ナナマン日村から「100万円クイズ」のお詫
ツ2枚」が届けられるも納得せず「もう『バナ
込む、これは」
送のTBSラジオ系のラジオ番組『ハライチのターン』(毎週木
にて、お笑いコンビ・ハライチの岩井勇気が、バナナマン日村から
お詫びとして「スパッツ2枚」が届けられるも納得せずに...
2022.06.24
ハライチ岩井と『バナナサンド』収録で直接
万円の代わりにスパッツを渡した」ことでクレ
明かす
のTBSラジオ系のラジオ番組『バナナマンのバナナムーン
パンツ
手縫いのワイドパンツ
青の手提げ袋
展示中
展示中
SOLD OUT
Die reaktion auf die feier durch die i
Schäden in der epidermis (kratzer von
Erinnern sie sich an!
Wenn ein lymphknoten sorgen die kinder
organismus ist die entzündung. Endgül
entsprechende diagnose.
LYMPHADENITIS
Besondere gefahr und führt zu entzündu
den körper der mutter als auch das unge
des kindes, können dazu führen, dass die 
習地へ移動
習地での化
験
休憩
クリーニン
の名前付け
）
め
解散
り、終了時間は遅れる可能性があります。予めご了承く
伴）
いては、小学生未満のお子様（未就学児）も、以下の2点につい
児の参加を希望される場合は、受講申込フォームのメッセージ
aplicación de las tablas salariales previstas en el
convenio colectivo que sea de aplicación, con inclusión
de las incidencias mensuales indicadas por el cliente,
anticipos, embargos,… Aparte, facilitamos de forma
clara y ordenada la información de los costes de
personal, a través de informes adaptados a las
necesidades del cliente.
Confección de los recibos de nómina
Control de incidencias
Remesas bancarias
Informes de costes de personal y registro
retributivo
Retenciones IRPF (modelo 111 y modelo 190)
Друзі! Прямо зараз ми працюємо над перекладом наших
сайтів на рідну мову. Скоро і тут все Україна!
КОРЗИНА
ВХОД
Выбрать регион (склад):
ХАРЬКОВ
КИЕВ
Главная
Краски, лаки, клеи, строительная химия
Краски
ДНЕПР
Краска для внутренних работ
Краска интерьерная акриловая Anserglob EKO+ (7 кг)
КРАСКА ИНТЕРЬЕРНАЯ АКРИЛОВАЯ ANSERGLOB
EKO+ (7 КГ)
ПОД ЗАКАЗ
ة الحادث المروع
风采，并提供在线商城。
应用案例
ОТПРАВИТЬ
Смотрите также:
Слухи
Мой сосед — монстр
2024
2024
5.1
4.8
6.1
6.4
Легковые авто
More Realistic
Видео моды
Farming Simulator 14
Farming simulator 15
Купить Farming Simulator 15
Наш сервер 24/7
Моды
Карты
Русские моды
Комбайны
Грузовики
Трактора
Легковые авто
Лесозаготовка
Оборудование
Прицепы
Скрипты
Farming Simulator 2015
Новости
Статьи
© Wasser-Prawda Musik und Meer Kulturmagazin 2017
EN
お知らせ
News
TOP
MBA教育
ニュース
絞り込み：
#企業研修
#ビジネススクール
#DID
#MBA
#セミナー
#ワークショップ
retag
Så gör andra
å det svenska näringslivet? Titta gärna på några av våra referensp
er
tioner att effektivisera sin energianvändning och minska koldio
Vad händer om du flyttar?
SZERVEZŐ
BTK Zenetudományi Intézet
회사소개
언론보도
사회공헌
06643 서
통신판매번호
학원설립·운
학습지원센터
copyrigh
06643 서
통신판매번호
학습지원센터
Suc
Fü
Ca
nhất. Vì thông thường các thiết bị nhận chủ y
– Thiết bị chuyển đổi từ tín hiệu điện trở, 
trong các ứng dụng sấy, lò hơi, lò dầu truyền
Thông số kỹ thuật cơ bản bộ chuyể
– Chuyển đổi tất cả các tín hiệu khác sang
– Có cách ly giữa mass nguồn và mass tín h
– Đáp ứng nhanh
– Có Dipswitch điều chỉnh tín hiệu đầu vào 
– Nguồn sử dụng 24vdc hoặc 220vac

=-=-=-=-=

§ **Task requirements**
Search the records for the string "cliente" and, wherever a line contains it, please copy that line.

§ **Completed exercise**
de las incidencias mensuales indicadas por el cliente,
necesidades del cliente.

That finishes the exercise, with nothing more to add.